● **What is needed**:
Pull out each line in the rows below that contains the string "onso". Case counts, so match capital and lowercase letters precisely.

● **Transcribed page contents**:
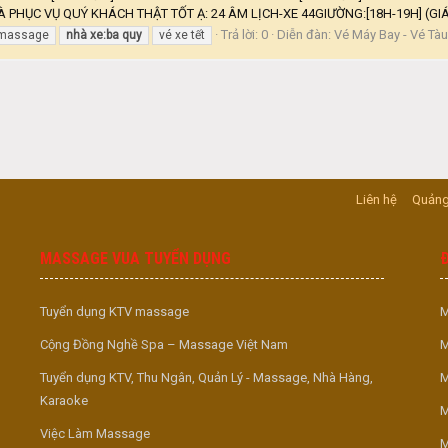
PHỤC VỤ QUÝ KHÁCH THẬT TỐT Ạ: 24 ÂM LỊCH-XE 44GIƯỜNG:[18H-19H] (GIÁ 
Trả lời: 0
Diễn đàn:
Vé Máy Bay - Vé Tàu
 massage
nhà
xe:ba
quy
vé xe tết
Liên hệ
Quảng
MASSAGE VUA TUYỂN DỤNG
Tuyển dụng KTV massage
M
Cộng Đồng Nghề Spa – Massage Việt Nam
M
Tuyển dụng KTV, Thu Ngân, Quản Lý - Massage, Nhà Hàng,
M
Karaoke
M
Việc Làm Massage
M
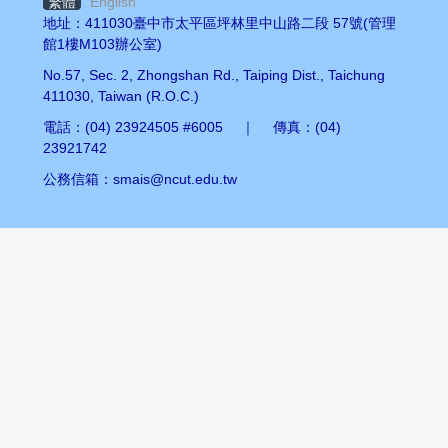
繁體
English
地址：411030臺中市太平區坪林里中山路二段 57號(管理
館1樓M103辦公室)
No.57, Sec. 2, Zhongshan Rd., Taiping Dist., Taichung
411030, Taiwan (R.O.C.)
電話：(04) 23924505 #6005 ｜ 傳真：(04)
23921742
公務信箱：smais@ncut.edu.tw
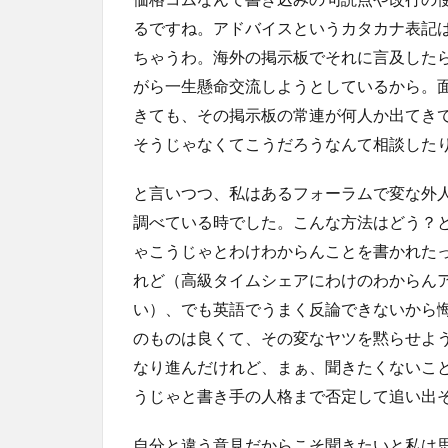
るですね。アドバイスというカタカナ表記
ちゃうわ。海外の掲示板でそれに言及した
がら一生懸命交流しようとしているから。
きても、その掲示板の常連が何人か出てき
そうじゃなくてこうだろうなんて相談した
と言いつつ、私はあるフォーラムで変な外
調べている時でした。こんな方法はどう？
ゃこうじゃとわけわからんことを書かれた
れど（高級タイムシェアにわけのわからん
い）、でも英語でうまく反論できないから
のものは良くて、その変なヤツを黙らせよ
なり進んだけれど、まぁ、聞きたくないこ
うじゃと書き手の人格まで否定して追い出
自分と違う意見だからこそ聞きたいと私は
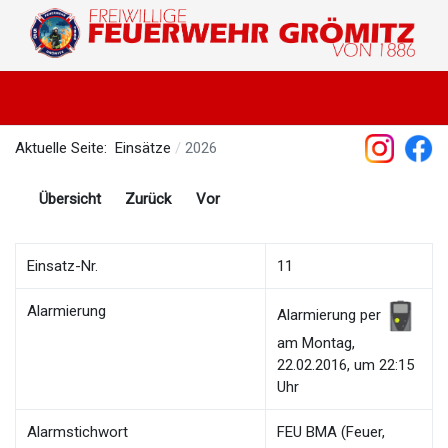
Aktuelle Seite:
Einsätze
2026
Übersicht
Zurück
Vor
Einsatz-Nr.
11
Alarmierung
Alarmierung per
am Montag,
22.02.2016, um 22:15
Uhr
Alarmstichwort
FEU BMA (Feuer,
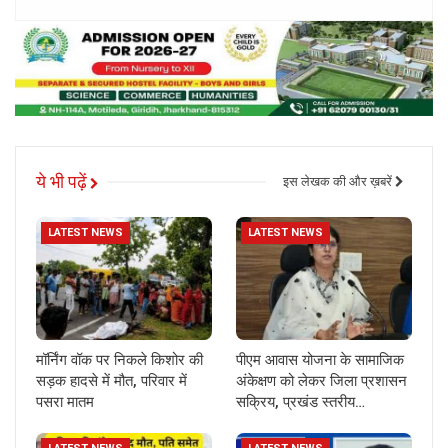
ये भी पढ़ें
इस लेखक की और ख़बरें
LATEST NEWS
LATEST NEWS
मॉर्निंग वॉक पर निकले किशोर की
पीएम आवास योजना के सामाजिक
सड़क हादसे में मौत, परिवार में
अंकेक्षण को लेकर जिला प्रशासन
पसरा मातम
सक्रिय, प्रखंड स्तरीय…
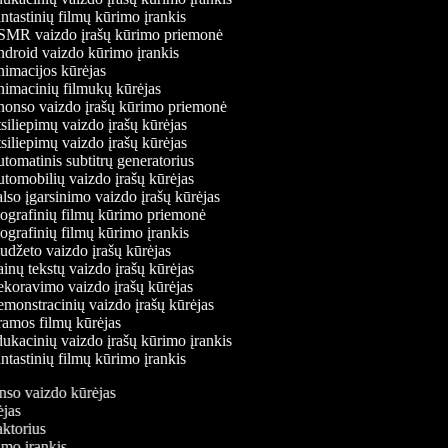
tastinių filmų kūrimo įrankis
MR vaizdo įrašų kūrimo priemonė
droid vaizdo kūrimo įrankis
imacijos kūrėjas
imacinių filmukų kūrėjas
onso vaizdo įrašų kūrimo priemonė
iliepimų vaizdo įrašų kūrėjas
iliepimų vaizdo įrašų kūrėjas
omatinis subtitrų generatorius
omobilių vaizdo įrašų kūrėjas
so įgarsinimo vaizdo įrašų kūrėjas
ografinių filmų kūrimo priemonė
grafinių filmų kūrimo įrankis
džeto vaizdo įrašų kūrėjas
nų tekstų vaizdo įrašų kūrėjas
koravimo vaizdo įrašų kūrėjas
onstracinių vaizdo įrašų kūrėjas
amos filmų kūrėjas
kacinių vaizdo įrašų kūrimo įrankis
tastinių filmų kūrimo įrankis
onso vaizdo kūrėjas
rėjas
daktorius
rimo įrankis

● **Your solution**:
onso vaizdo įrašų kūrimo priemonė
onso vaizdo kūrėjas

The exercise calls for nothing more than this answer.